[Task inputs]:
Start of Block

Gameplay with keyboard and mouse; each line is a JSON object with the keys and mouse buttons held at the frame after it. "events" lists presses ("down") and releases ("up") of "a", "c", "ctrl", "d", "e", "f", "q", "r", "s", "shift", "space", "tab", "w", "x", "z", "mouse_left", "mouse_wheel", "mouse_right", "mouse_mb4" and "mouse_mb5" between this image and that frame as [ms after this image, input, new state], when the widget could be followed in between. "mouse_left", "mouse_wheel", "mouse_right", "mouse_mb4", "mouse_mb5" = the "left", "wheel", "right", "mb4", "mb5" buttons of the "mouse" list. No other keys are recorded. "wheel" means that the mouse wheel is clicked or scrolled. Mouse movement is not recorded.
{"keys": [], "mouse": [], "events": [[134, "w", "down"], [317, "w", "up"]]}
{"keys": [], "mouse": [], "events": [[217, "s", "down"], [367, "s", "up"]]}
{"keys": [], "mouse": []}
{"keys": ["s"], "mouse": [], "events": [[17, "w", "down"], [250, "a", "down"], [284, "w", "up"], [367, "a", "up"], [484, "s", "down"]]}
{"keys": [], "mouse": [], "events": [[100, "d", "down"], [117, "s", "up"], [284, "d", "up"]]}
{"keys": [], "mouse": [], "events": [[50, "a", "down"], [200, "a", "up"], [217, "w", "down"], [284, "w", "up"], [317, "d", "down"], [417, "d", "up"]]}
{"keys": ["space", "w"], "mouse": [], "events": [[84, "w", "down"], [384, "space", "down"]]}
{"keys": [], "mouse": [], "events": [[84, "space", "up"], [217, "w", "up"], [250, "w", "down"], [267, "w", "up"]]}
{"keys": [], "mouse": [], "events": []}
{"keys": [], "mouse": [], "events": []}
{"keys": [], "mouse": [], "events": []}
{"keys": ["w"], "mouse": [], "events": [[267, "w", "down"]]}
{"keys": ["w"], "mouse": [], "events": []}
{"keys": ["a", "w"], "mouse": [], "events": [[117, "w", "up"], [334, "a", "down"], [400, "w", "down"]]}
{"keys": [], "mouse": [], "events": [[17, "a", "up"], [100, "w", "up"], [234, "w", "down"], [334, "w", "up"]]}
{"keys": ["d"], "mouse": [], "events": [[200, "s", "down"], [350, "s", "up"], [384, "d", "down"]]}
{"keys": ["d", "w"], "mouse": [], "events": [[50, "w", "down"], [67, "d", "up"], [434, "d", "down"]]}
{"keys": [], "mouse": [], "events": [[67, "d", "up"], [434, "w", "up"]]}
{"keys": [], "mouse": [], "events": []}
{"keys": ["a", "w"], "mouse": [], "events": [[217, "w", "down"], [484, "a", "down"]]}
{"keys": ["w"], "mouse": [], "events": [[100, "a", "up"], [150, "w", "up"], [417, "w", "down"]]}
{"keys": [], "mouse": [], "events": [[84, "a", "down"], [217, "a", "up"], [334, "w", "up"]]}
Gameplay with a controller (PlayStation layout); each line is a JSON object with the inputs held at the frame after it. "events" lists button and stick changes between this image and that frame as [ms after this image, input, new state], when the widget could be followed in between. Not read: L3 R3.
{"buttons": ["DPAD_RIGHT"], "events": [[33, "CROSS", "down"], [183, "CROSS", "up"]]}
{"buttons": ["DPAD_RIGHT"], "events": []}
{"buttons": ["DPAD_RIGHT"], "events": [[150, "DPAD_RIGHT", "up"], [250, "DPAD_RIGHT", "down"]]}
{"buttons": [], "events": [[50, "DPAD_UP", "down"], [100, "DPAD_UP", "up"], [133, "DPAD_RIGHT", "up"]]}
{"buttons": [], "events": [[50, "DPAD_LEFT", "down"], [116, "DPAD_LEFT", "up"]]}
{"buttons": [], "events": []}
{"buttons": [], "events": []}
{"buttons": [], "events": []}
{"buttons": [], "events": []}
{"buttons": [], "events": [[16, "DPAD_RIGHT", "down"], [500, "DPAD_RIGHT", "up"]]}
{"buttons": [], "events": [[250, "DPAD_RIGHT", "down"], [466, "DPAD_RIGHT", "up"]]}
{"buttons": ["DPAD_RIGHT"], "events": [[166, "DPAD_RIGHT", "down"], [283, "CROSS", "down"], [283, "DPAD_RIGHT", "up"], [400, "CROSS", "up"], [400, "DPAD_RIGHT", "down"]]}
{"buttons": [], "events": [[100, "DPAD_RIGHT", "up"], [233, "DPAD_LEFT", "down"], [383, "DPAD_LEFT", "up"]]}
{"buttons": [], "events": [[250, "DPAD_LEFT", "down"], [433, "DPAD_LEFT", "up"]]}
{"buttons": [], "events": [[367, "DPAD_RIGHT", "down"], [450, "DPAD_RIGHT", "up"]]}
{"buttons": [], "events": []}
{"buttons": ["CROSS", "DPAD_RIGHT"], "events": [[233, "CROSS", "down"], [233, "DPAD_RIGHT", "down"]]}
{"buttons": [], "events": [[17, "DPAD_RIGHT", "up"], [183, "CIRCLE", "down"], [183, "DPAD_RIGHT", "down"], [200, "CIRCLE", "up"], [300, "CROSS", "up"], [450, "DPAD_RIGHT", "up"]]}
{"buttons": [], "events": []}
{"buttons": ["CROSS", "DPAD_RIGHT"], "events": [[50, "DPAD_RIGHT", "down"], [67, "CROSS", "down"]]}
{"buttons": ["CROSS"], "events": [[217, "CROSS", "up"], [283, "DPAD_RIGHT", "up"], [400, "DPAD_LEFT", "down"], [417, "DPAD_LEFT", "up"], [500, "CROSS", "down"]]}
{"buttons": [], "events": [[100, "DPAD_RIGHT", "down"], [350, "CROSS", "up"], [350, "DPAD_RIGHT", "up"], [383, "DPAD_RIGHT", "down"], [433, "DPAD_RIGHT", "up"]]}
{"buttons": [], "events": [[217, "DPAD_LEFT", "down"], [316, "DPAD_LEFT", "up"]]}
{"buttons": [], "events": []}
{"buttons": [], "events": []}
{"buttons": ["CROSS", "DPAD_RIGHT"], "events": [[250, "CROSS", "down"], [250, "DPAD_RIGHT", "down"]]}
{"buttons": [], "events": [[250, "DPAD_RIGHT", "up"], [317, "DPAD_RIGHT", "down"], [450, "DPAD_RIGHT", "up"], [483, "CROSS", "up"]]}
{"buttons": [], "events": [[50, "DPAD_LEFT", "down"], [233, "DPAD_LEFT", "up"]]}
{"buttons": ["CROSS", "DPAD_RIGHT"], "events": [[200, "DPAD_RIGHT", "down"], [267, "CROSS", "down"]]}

End of Block

When a line above includes the word "object", please list that line.

[Response to the task]:
Gameplay with keyboard and mouse; each line is a JSON object with the keys and mouse buttons held at the frame after it. "events" lists presses ("down") and releases ("up") of "a", "c", "ctrl", "d", "e", "f", "q", "r", "s", "shift", "space", "tab", "w", "x", "z", "mouse_left", "mouse_wheel", "mouse_right", "mouse_mb4" and "mouse_mb5" between this image and that frame as [ms after this image, input, new state], when the widget could be followed in between. "mouse_left", "mouse_wheel", "mouse_right", "mouse_mb4", "mouse_mb5" = the "left", "wheel", "right", "mb4", "mb5" buttons of the "mouse" list. No other keys are recorded. "wheel" means that the mouse wheel is clicked or scrolled. Mouse movement is not recorded.
Gameplay with a controller (PlayStation layout); each line is a JSON object with the inputs held at the frame after it. "events" lists button and stick changes between this image and that frame as [ms after this image, input, new state], when the widget could be followed in between. Not read: L3 R3.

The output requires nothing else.